[Start DOCUMENT EXTRACT]

Another domino just fell in the wake of the Amazon-Whole Foods acquisition. Target announced on Wednesday morning that it plans to make one of its biggest acquisitions in recent history by purchasing Shipt, a startup that delivers groceries on the same day customers place an order, for $550 million.

Like its chief rival, Instacart, Shipt partners with a network of brick-and-mortar grocery chains to pick orders off of their shelves and deliver them to customer’s doors on the same day they are ordered.  Target plans to join the Shipt marketplace, while Shipt intends to keep serving its other retail partners. Eventually, Target will offer the Shipt same-day delivery service on Target.com and the Target app.

Shipt customers pay $99 a year for unlimited deliveries from a selection of partners that include Harris Teeter, Meijer and Texas grocery giant H-E-B. The company operates in 72 U.S. cities currently, and has said it plans to be in 140 markets, including most major U.S. metro areas, by the end of next year.

The announcement comes just a few months after Amazon closed its giant acquisition of Whole Foods, sending shock waves through the board rooms of big retailers and grocers who expect the move to push grocery delivery more into the mainstream. In the wake of that deal, Shipt competitor Instacart has signed up a string of major grocers as partners.

The deal also marks the latest move by Target to modernize its logistics and fulfillment efforts. The company recently launched its own curbside pickup tests at about 50 stores, after initially working with a startup as a partner in previous years. It is also expanding how many of its stores serve as mini-fulfillment centers to source inventory for online orders.

[End DOCUMENT EXTRACT]

**WRITTEN PROBLEM:** Duplicate the part of the article on Target's purchase of Shipt that begins with the words containing "Another domino just" and ends with "the Target app.". The items after this point were taken from a different source than the article.

[Start DATA SHOWN]

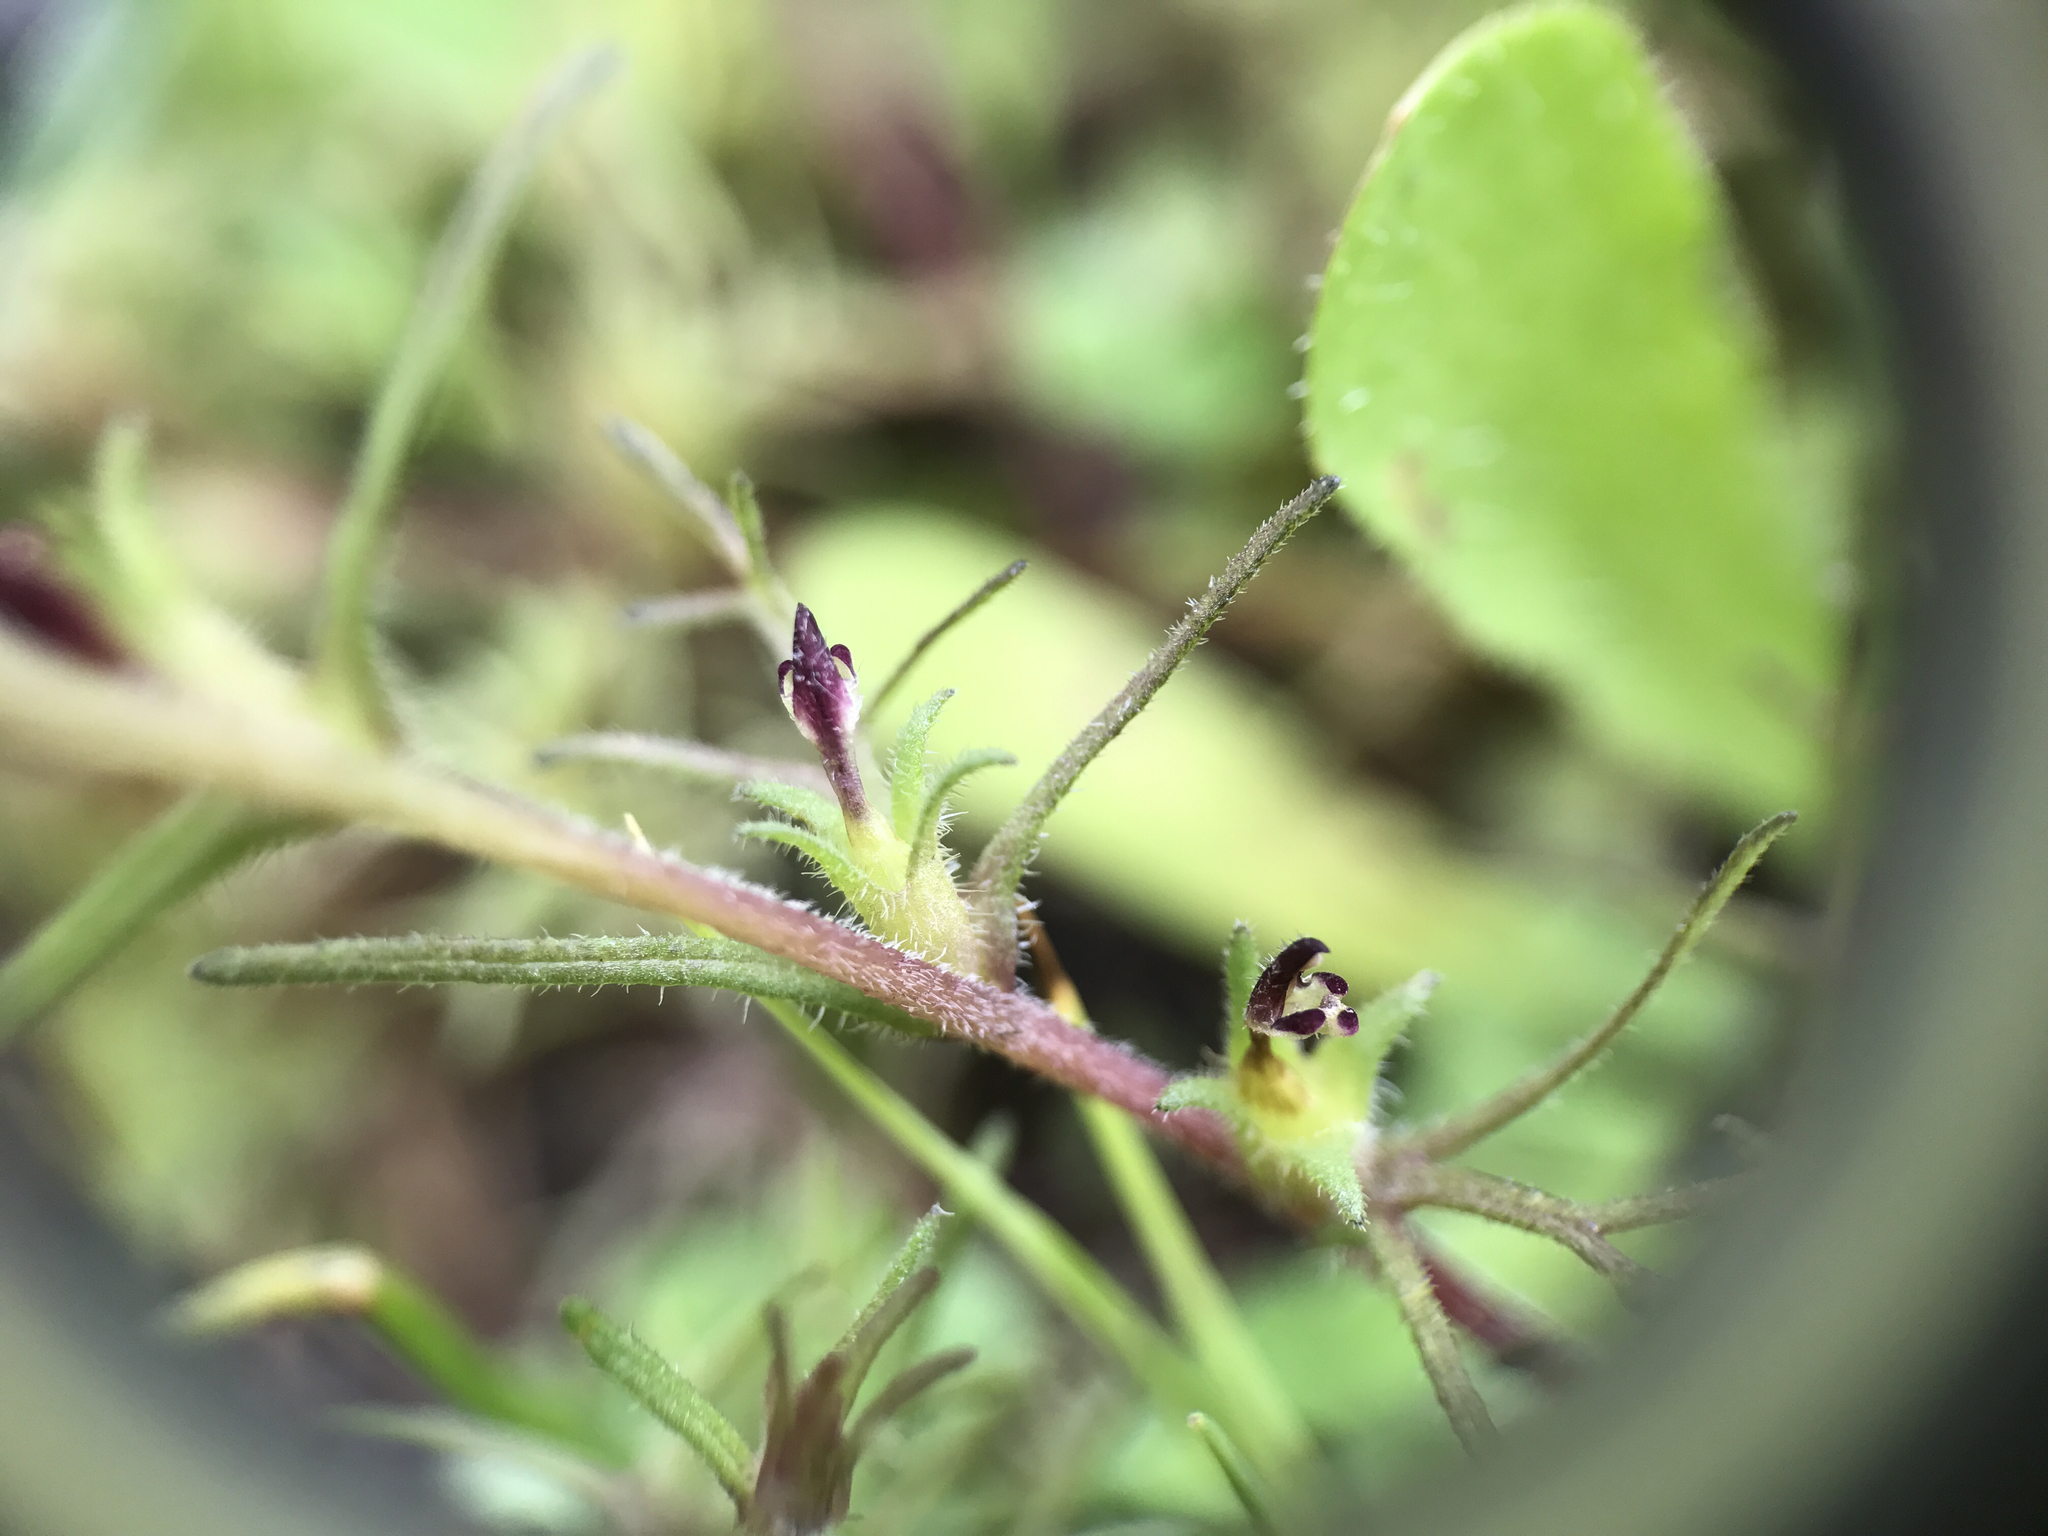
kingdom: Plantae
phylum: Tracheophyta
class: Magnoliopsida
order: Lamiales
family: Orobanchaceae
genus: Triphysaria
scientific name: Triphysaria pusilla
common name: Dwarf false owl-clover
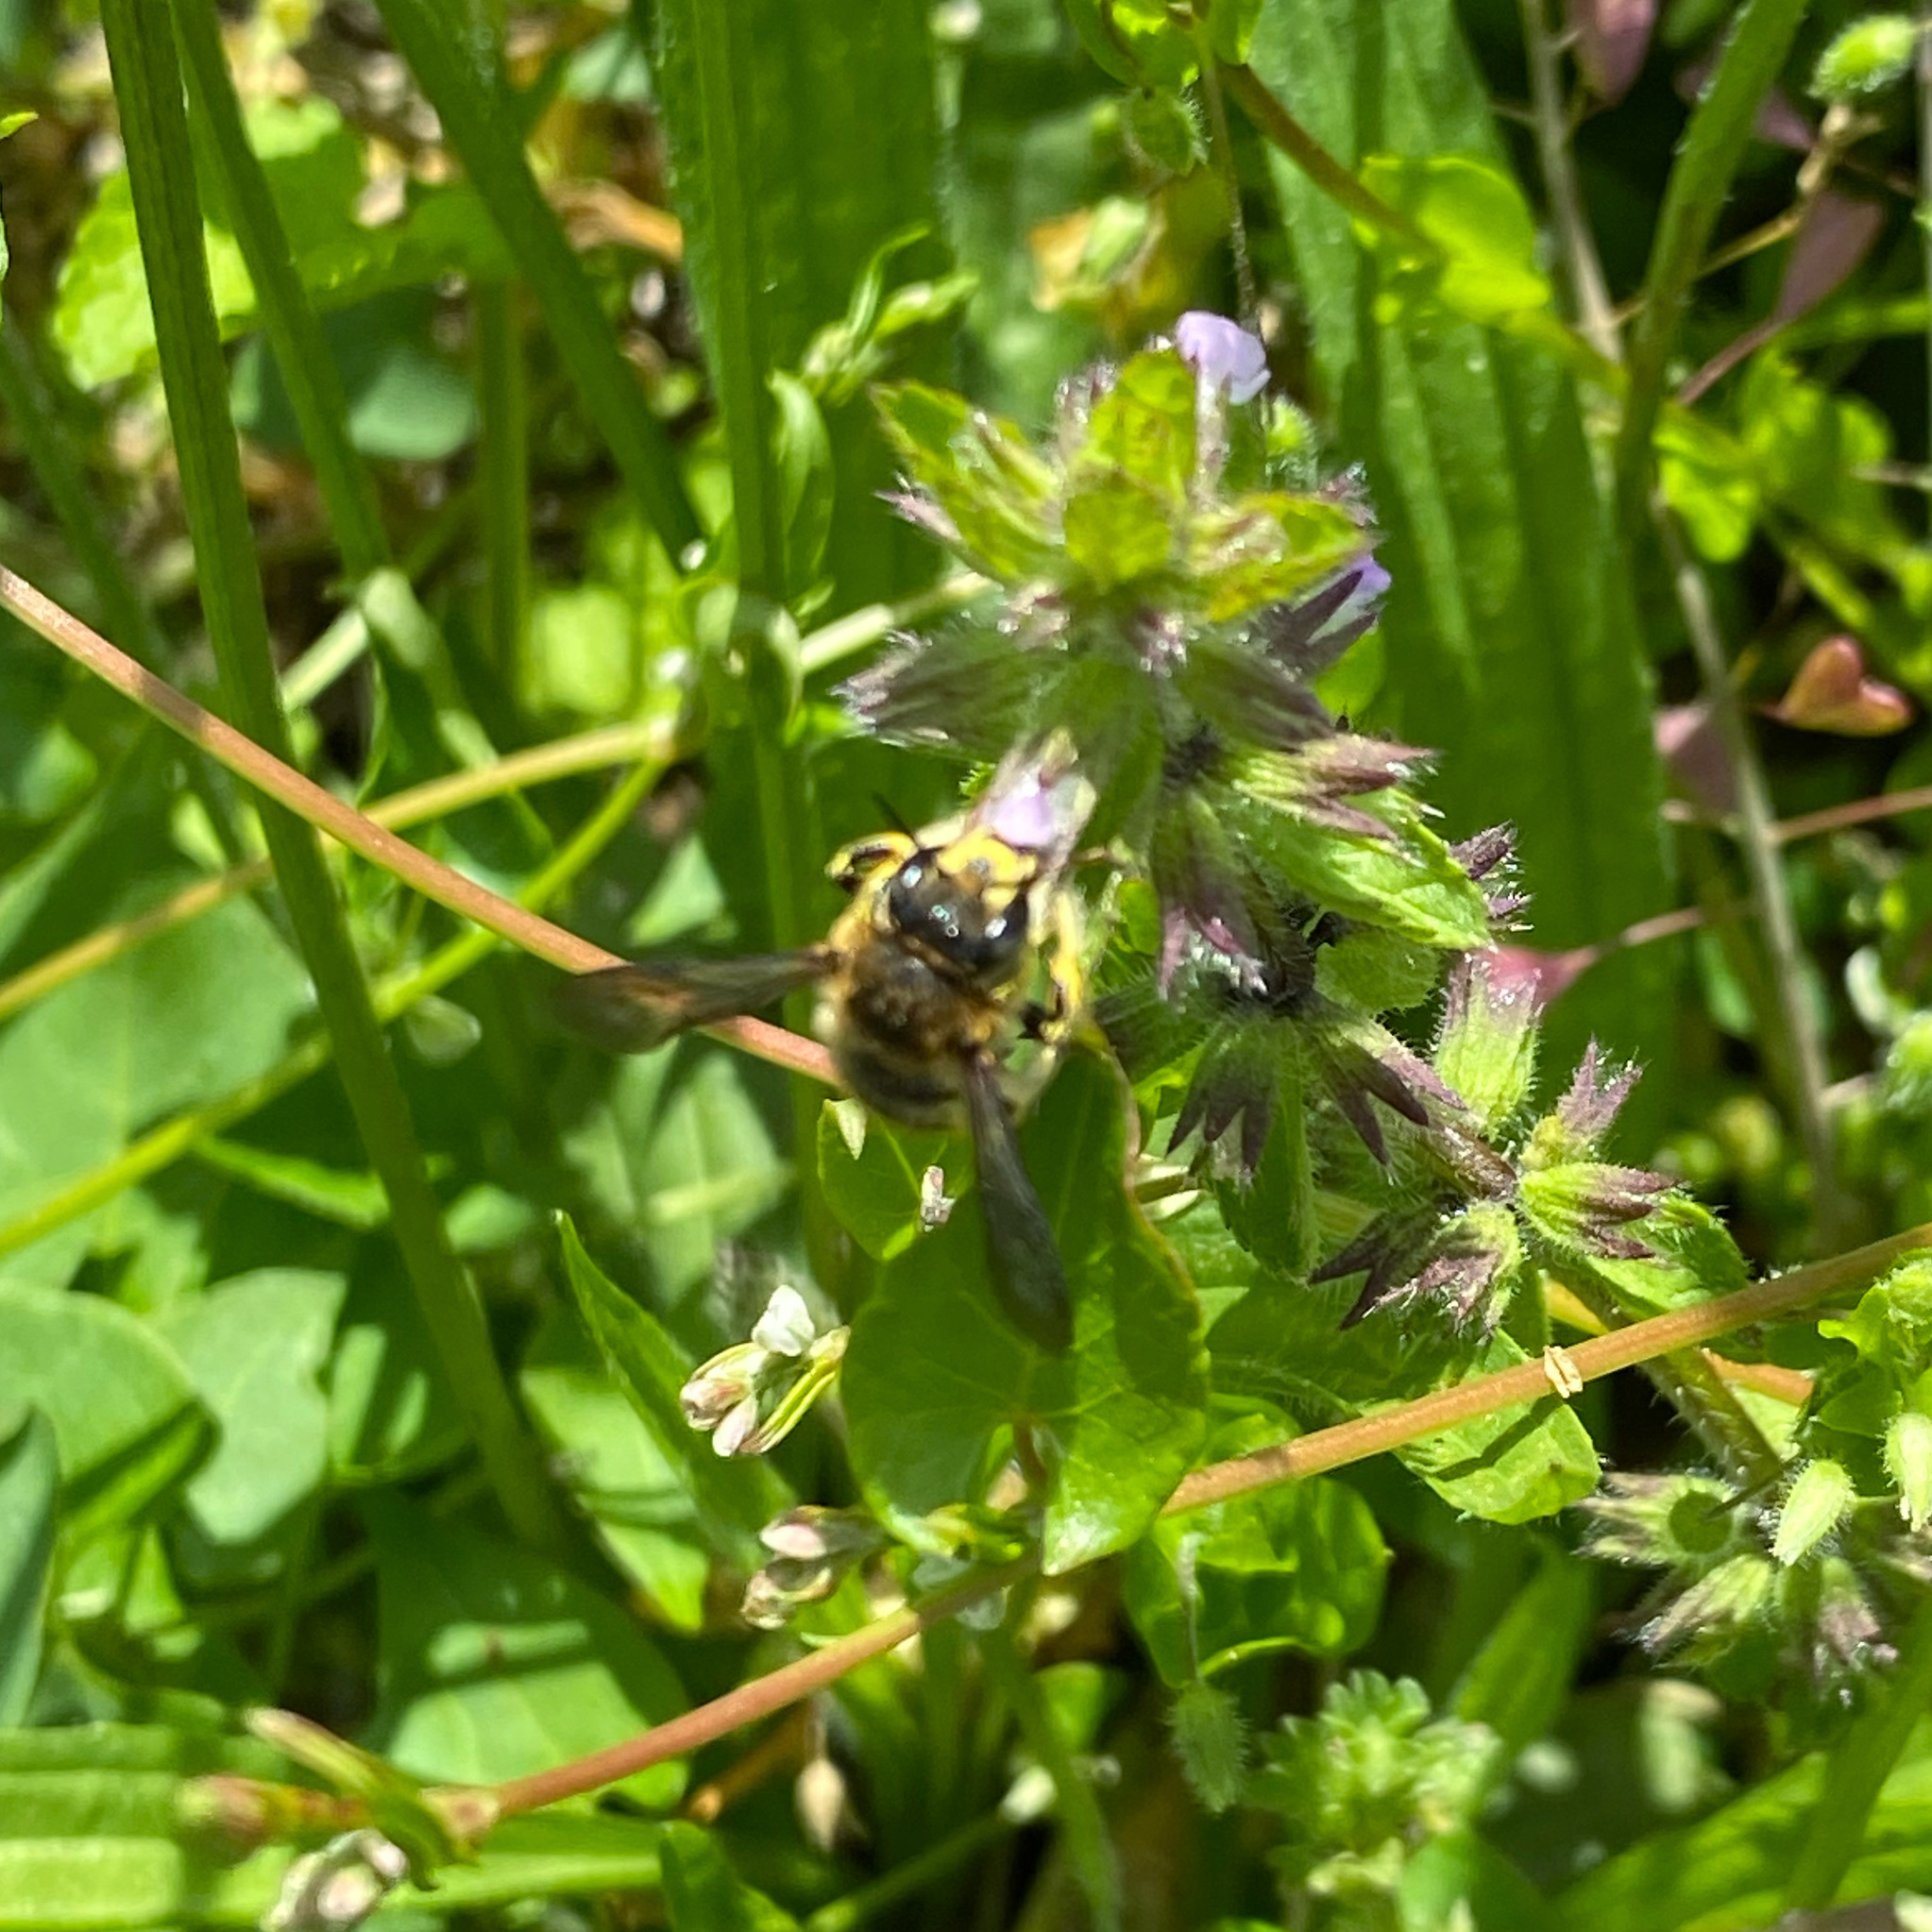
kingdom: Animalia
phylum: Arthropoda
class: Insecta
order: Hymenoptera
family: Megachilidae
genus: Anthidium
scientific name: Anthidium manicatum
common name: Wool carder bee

[End DATA SHOWN]

**SOLUTION FOR THIS EXERCISE:**
Another domino just fell in the wake of the Amazon-Whole Foods acquisition. Target announced on Wednesday morning that it plans to make one of its biggest acquisitions in recent history by purchasing Shipt, a startup that delivers groceries on the same day customers place an order, for $550 million.

Like its chief rival, Instacart, Shipt partners with a network of brick-and-mortar grocery chains to pick orders off of their shelves and deliver them to customer’s doors on the same day they are ordered.  Target plans to join the Shipt marketplace, while Shipt intends to keep serving its other retail partners. Eventually, Target will offer the Shipt same-day delivery service on Target.com and the Target app.